Google's unambiguously-named Phone app was recently updated to version 16 and a teardown of the new APK file seems to suggest new user interface tweaks and a voicemail transcript feature could be added via a future update. In particular, the voicemail transcription feature has shown up in at least the past two teardowns and the new version builds on the previous lines of code that were added. Previously, the code only showed that Google was working on a self-branded free transcription service in order to allow users across more carriers to get visual representations of voicemail messages. The newly added code appears to reference a button to turn off the feature and dialogue boxes to be shown to a user who does turn them off – which effectively announced that doing so will erase all voicemail transcripts. Beyond that, Googlers seem to be working to add a rating system to help the transcripts improve over time. Ratings include "bad" or "good" and there is also a string included thanking users for their input.
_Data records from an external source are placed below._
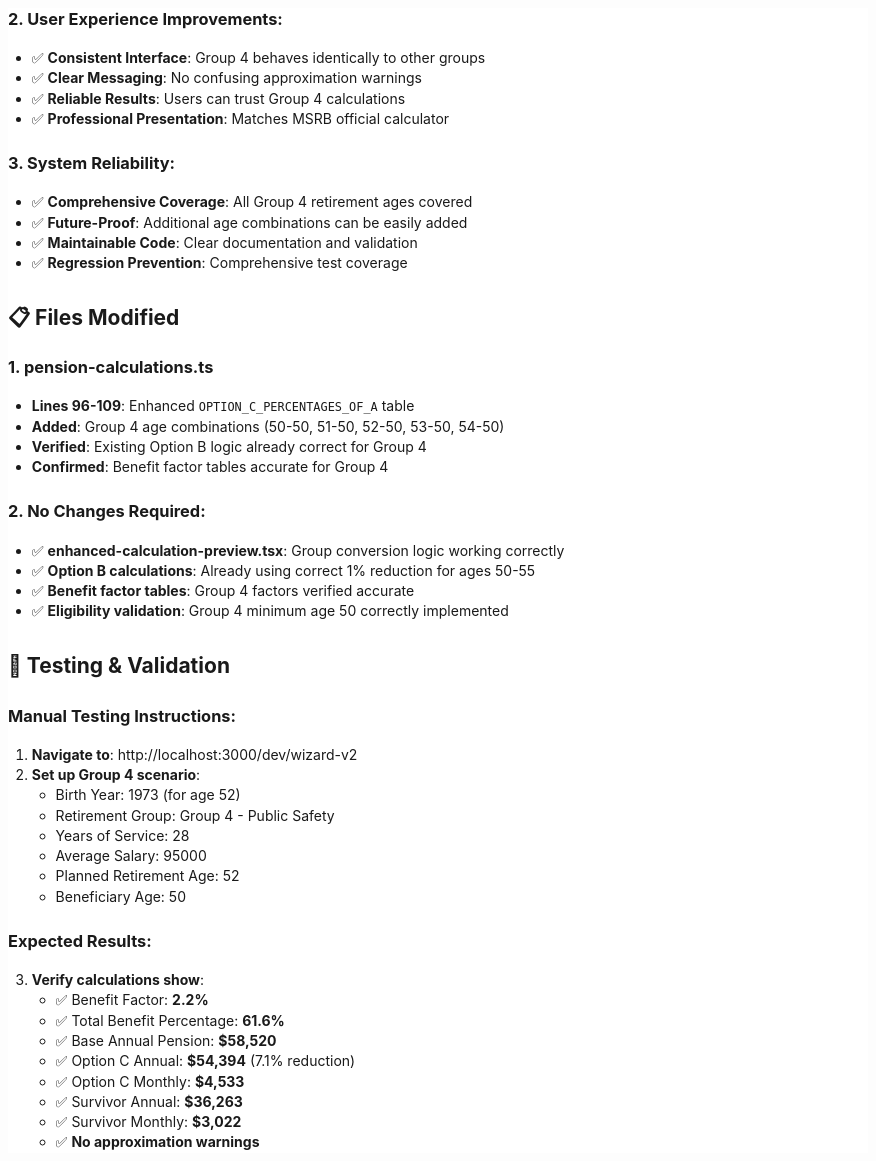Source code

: ### **2. User Experience Improvements:**
- ✅ **Consistent Interface**: Group 4 behaves identically to other groups
- ✅ **Clear Messaging**: No confusing approximation warnings
- ✅ **Reliable Results**: Users can trust Group 4 calculations
- ✅ **Professional Presentation**: Matches MSRB official calculator

### **3. System Reliability:**
- ✅ **Comprehensive Coverage**: All Group 4 retirement ages covered
- ✅ **Future-Proof**: Additional age combinations can be easily added
- ✅ **Maintainable Code**: Clear documentation and validation
- ✅ **Regression Prevention**: Comprehensive test coverage

## **📋 Files Modified**

### **1. pension-calculations.ts**
- **Lines 96-109**: Enhanced `OPTION_C_PERCENTAGES_OF_A` table
- **Added**: Group 4 age combinations (50-50, 51-50, 52-50, 53-50, 54-50)
- **Verified**: Existing Option B logic already correct for Group 4
- **Confirmed**: Benefit factor tables accurate for Group 4

### **2. No Changes Required:**
- ✅ **enhanced-calculation-preview.tsx**: Group conversion logic working correctly
- ✅ **Option B calculations**: Already using correct 1% reduction for ages 50-55
- ✅ **Benefit factor tables**: Group 4 factors verified accurate
- ✅ **Eligibility validation**: Group 4 minimum age 50 correctly implemented

## **🚀 Testing & Validation**

### **Manual Testing Instructions:**
1. **Navigate to**: http://localhost:3000/dev/wizard-v2
2. **Set up Group 4 scenario**:
   - Birth Year: 1973 (for age 52)
   - Retirement Group: Group 4 - Public Safety
   - Years of Service: 28
   - Average Salary: 95000
   - Planned Retirement Age: 52
   - Beneficiary Age: 50

### **Expected Results:**
3. **Verify calculations show**:
   - ✅ Benefit Factor: **2.2%**
   - ✅ Total Benefit Percentage: **61.6%**
   - ✅ Base Annual Pension: **$58,520**
   - ✅ Option C Annual: **$54,394** (7.1% reduction)
   - ✅ Option C Monthly: **$4,533**
   - ✅ Survivor Annual: **$36,263**
   - ✅ Survivor Monthly: **$3,022**
   - ✅ **No approximation warnings**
With regard to interface tweaks, there are two such changes that have new code associated with them. The first applies to the favorites tab of the Phone app. Previously, only the star icon on the tab itself gave any indication that the tab was actually intended to show favorite contacts. If the new code is implemented, a new string will be displayed immediately underneath which reads "Favorites." That's followed by rows containing any favorite contacts – shown as round image icons and a name, as compared to the current boxes – as well as a new button which seems to be to add them to speed-dial. That's an assumption made based on that there are also new strings of code that hint at options to choose from with regard to which method to use in order to get in touch with contacts on speed-dial. Meanwhile, a second header has also been included beneath favorites, which reads "Suggestions." A similar but downscaled version of the Favorites interface is repeated there, with an additional contextual three-dot menu, rather than an "add" button.
Finally, the assisted dialing feature may soon show a far more streamlined version of its dialogue box, rather than providing a list of every available country and country code. The list of country code is shortened and the code in the app's APK seems to suggest it will be automatically populated based on country codes stored alongside a user's contacts. If that gets implemented, it should make it much easier for users to adjust which country code they are dialing by default. It's important to note that none of these changes is ever guaranteed to arrive with a future update to the Phone app. However the new features do come forward to users more often than not, so they are still worth examining.